Make no mistake, Adobe unquestionably got the overall concept of virtual copies right. However, there is one major detail that just drives me up a wall.

Adobe decided for some reason, to impose an artificial distinction on the images in Lightroom. There are Master Photos and Virtual Copies, and these two “types” of images behave differently in certain subtle but important ways.

Master photos are the first entry in the catalog that’s created when and image is first imported. Beyond that there’s nothing special about them other than that artificial distinction and the subtle differences in behavior.

I can only speculate as to why Adobe chose to do this, but if I had to guess I think maybe Adobe was trying to retain some kind of skumorphic analogy to film. That is, the first slide/negative is the master image, from which you make copies and do your work. However, such a distinction doesn’t exist in digital; all copies are identical to the source they came from. When all copies are identical until you change them, the impetus to track the “first” or even generations at all is almost completely negated.

Moreover, it’s not like there’s a clear technical limitation that requires this behavior. I’ve dug through the catalog. Adobe properly normalized the file references from the image table. Many images can refer to the same files. The distinction is in fact extra information that’s stored.

It would seem, to me at least, that Adobe thought there was some benefit to this. Certainly you can filter your library by master and virtual images. But I have to be honest, I’ve never really seen the utility to this.
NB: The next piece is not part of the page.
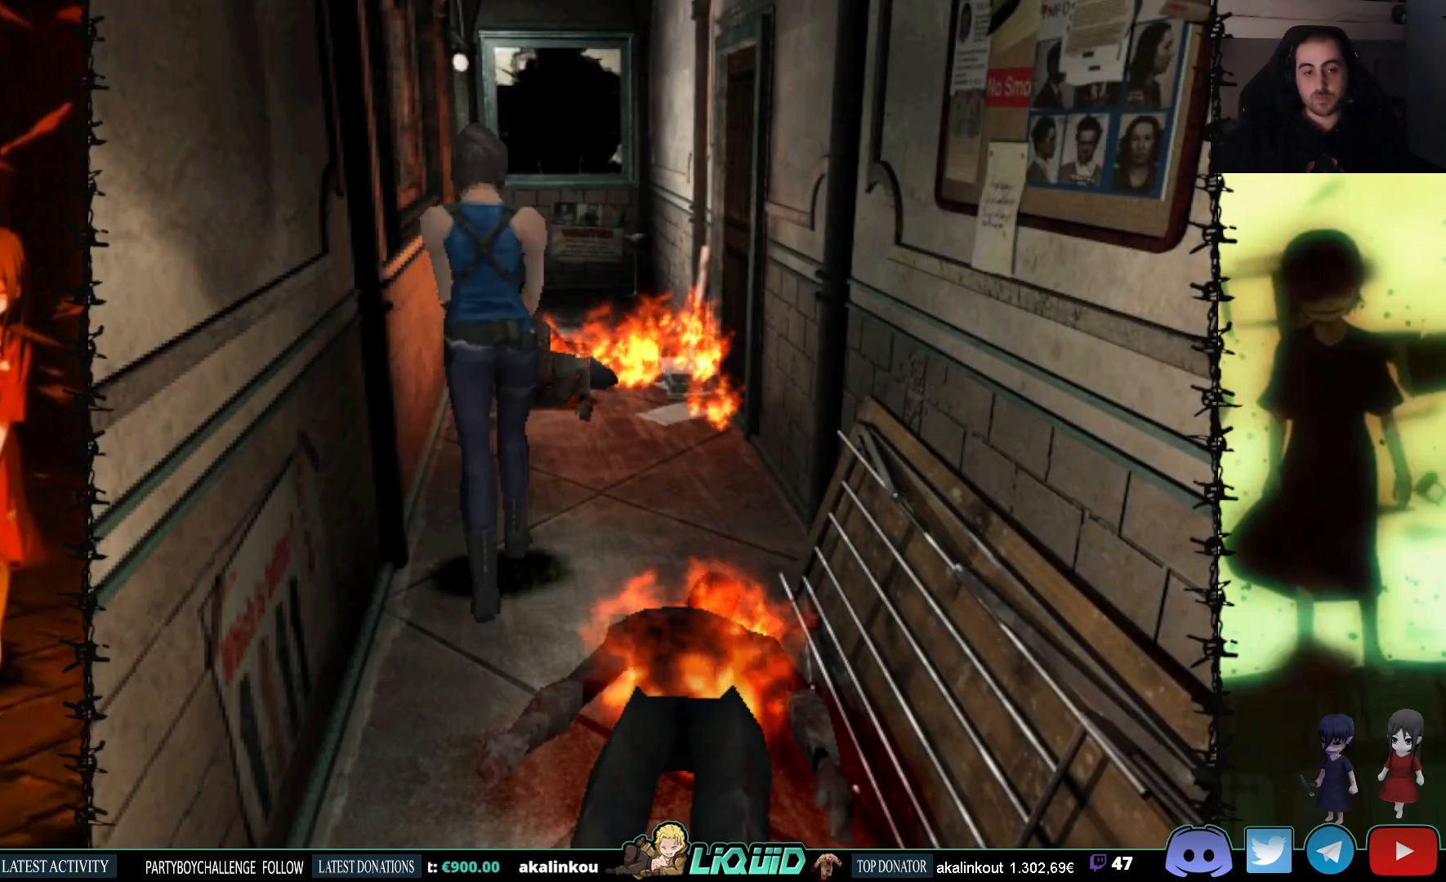
{"buttons": ["R1", "DPAD_DOWN"], "events": [[33, "DPAD_UP", "up"], [50, "R1", "down"], [350, "DPAD_DOWN", "down"]]}
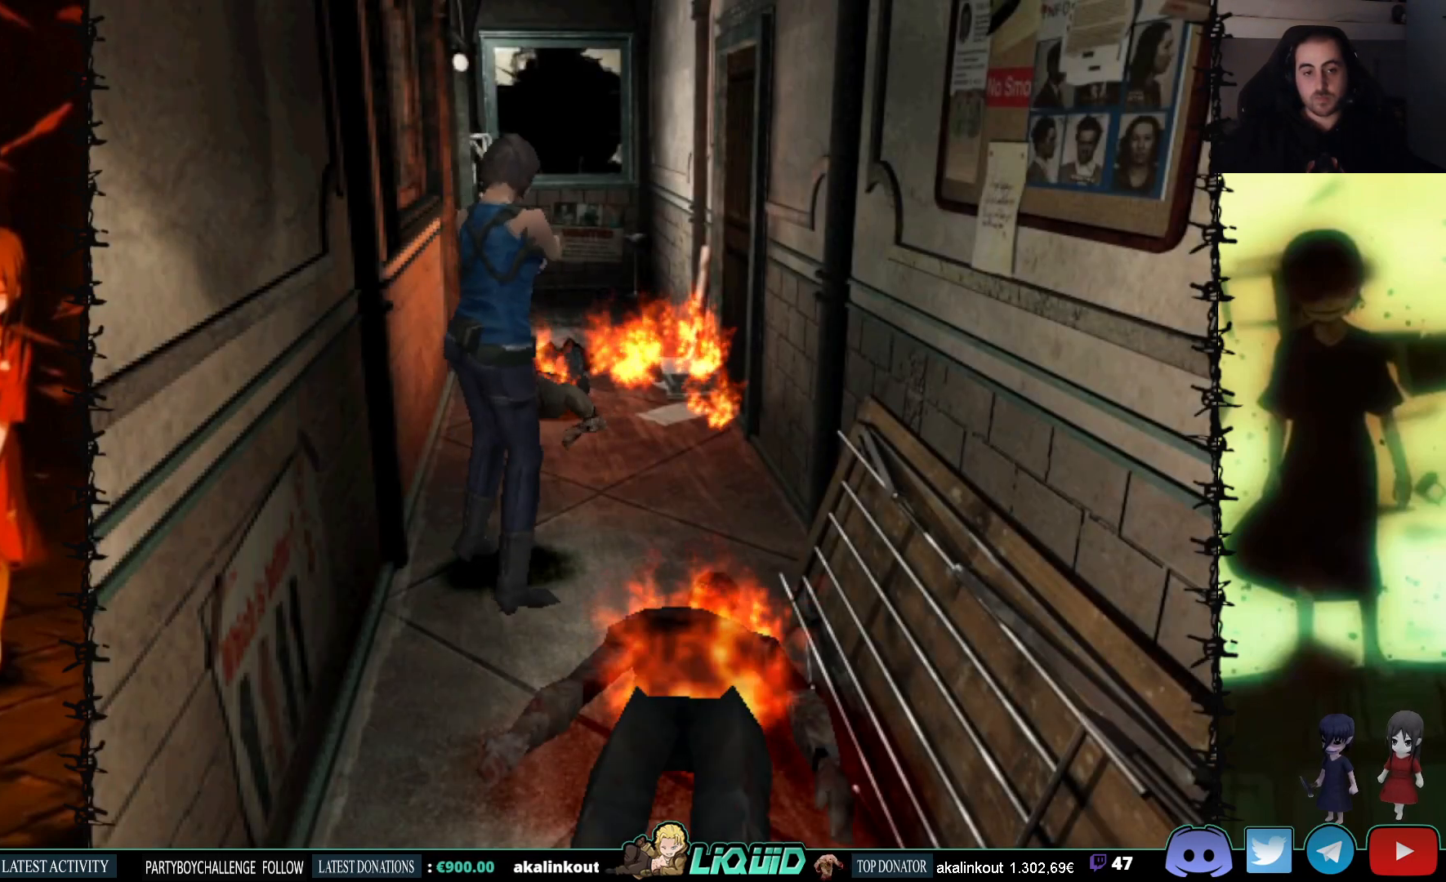
{"buttons": ["R1", "DPAD_DOWN"], "events": [[117, "CROSS", "down"], [233, "CROSS", "up"]]}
Since I hinted at subtle differences in behavior I should probably enumerate them. So the first difference is that you can filter the catalog based on whether an image is a master image or a virtual copy.

The second difference has to do with deleting, or removing the image from the catalog. When you delete a virtual copy, Lightroom only removes the virtual copy from the database. The image file remains on disk, and the master image and all other virtual copies remain in the catalog. However, when you delete a master image, Lightroom removed all of the virtual copies that are derived from that image and potentially also the raw file stored on the disk.

Lightroom’s master images are “more important” than a virtual copy, even though they’re technically the same thing as far as the database is concerned.

Perhaps the best way to understand my complain is though an example.

A lot of times I’ll work many similar variations on the processing of an image to find the way I like the best. I do this by making a virtual copy and tweaking the settings repeated. In the end I may have a processed master photo and a half dozen slightly different virtual copies. Even though virtual copies don’t take up much space, I find having a lot of extraneous images in my library less than desirable.

After my process of working up alternative images, I typically clean up the ones I don’t want and move the “choice” develop settings to the “master photo” to keep. With Lightroom’s implementation of virtual copies, to do this I have copy and paste the develop settings from my choice virtual copy to the master image and delete all the other virtual copies. What I should be able to do is just delete all the “copies” I don’t want and have the last remaining virtual copy become the “master” image.

The difference is not huge, and the workaround I use is workable. However, given that there are no real technical reasons that virtual copies need to be treated different than master photos, the process is just frustrating to me.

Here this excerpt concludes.